═════ INFORMATION PROVIDED ═════

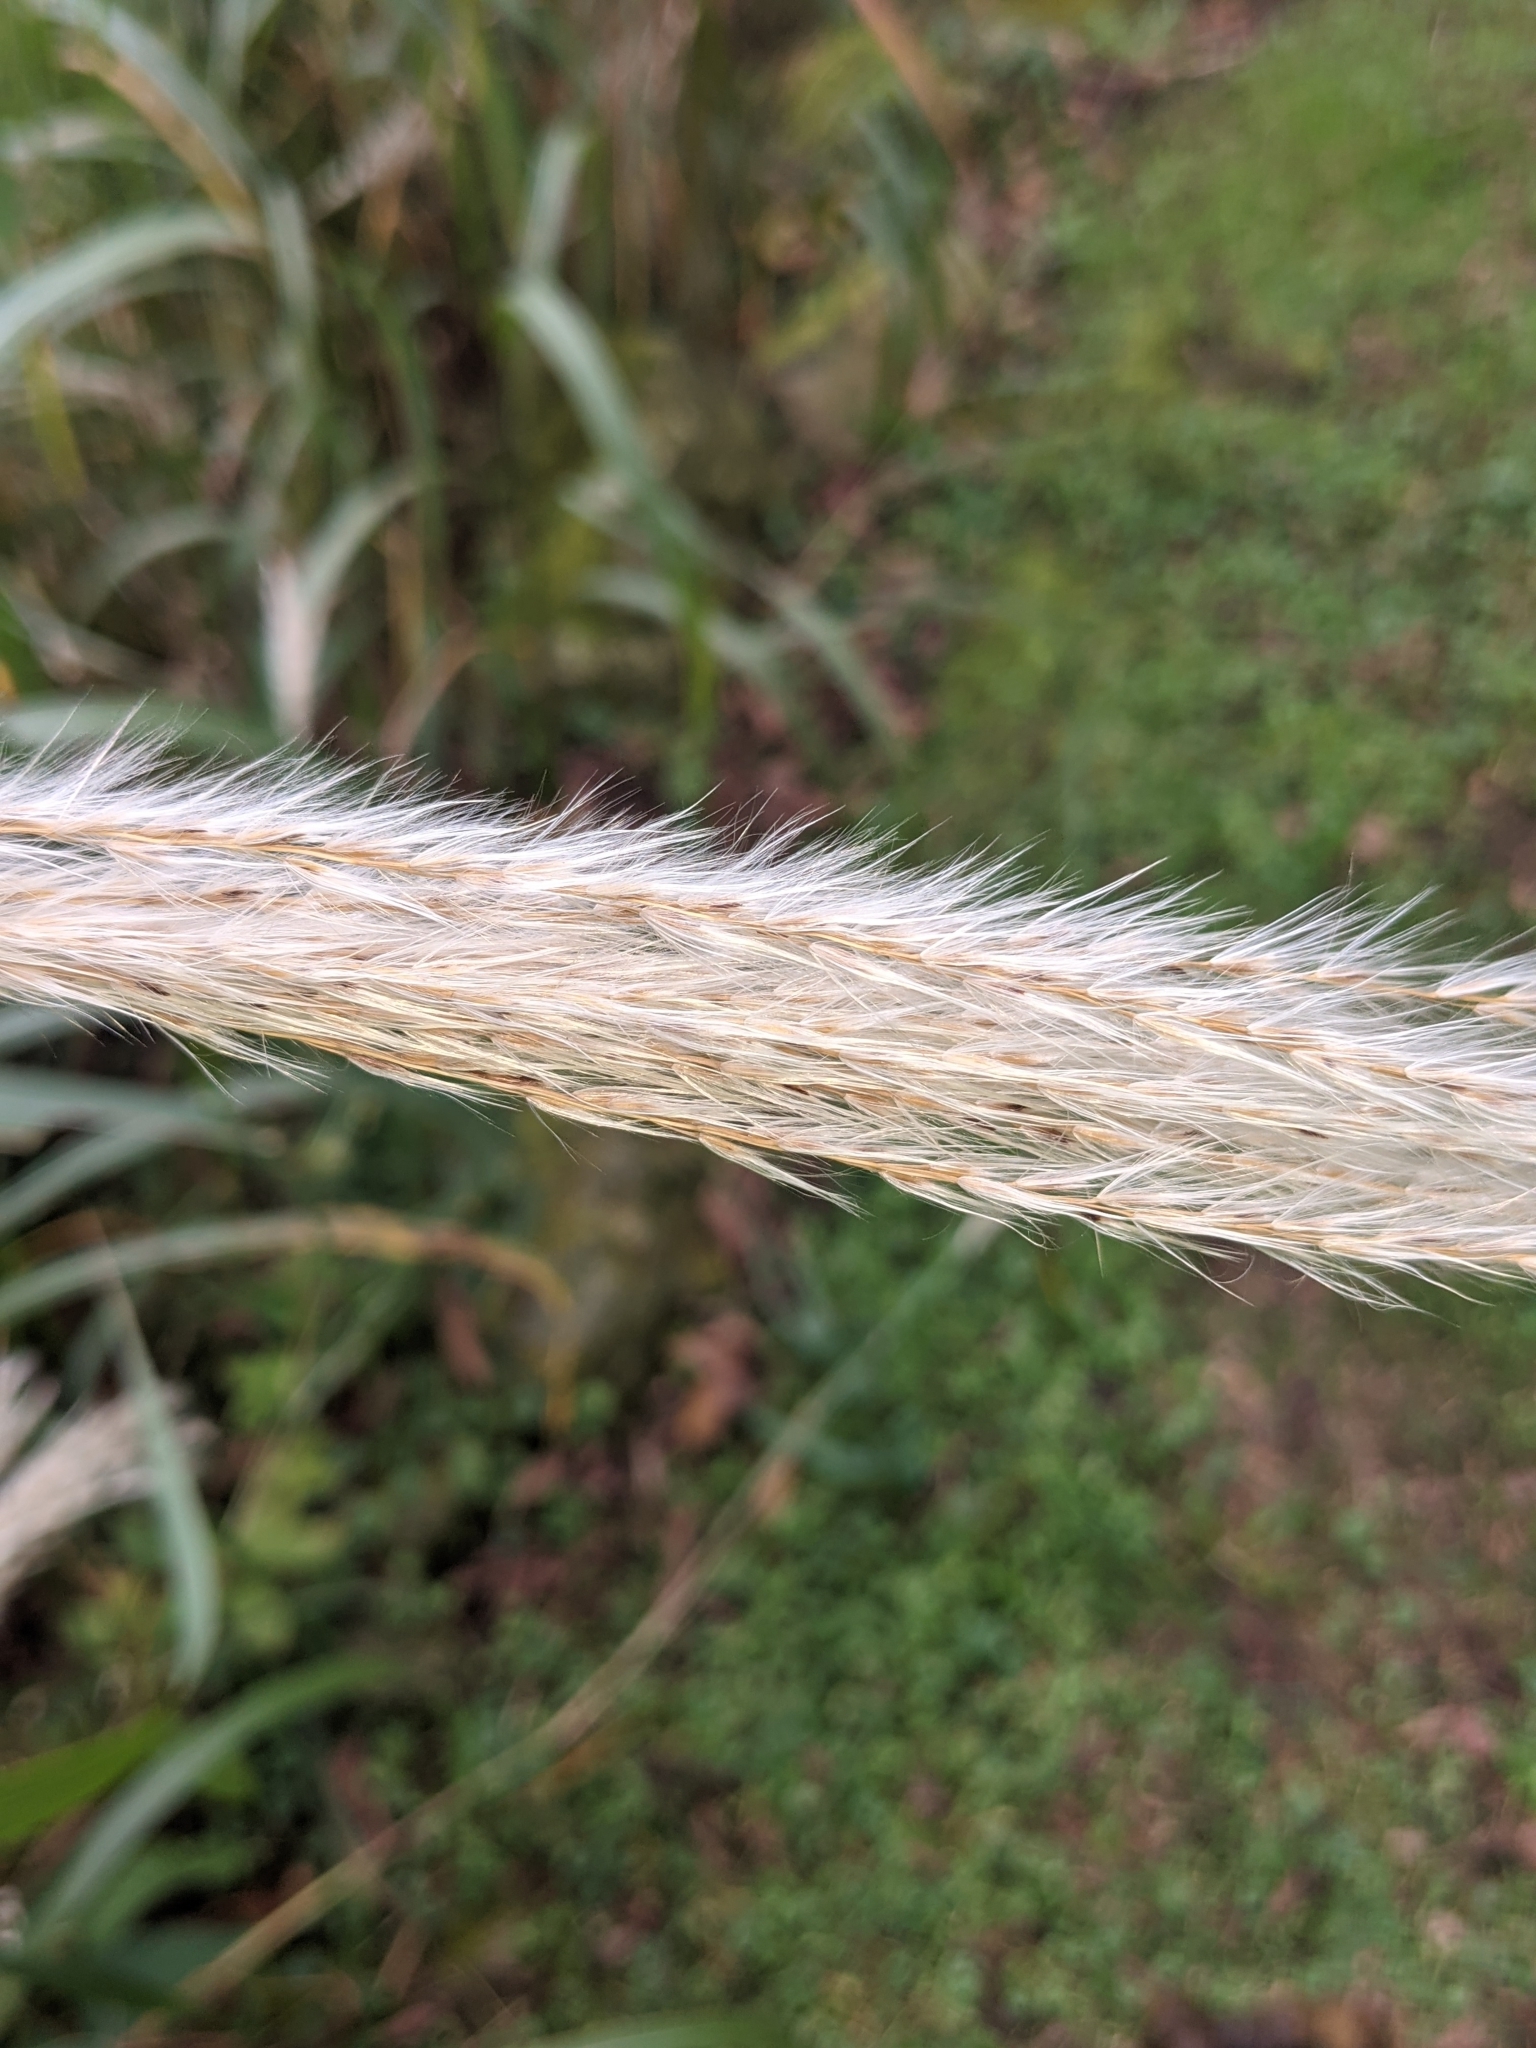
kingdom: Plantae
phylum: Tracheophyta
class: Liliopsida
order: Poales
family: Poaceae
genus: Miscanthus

═════
═════ INFORMATION PROVIDED ═════

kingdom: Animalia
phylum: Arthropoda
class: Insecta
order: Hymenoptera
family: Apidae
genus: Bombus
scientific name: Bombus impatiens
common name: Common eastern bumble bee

═════
═════ INFORMATION PROVIDED ═════

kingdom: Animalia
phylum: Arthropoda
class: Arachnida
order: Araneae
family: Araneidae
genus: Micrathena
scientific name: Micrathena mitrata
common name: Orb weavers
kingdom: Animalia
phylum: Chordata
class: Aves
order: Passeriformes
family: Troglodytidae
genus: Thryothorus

═════

**EXERCISE DESCRIPTION**
Reproduce the lines from the one containing "scientific name: Micrathena mitrata" through the one containing "genus: Thryothorus", both included, as a Markdown table with the columns Row and Line. Number each row and omit any blank lines.

**COMPLETED TASK**
| Row | Line |
|---|---|
| 1 | scientific name: Micrathena mitrata |
| 2 | common name: Orb weavers |
| 3 | kingdom: Animalia |
| 4 | phylum: Chordata |
| 5 | class: Aves |
| 6 | order: Passeriformes |
| 7 | family: Troglodytidae |
| 8 | genus: Thryothorus |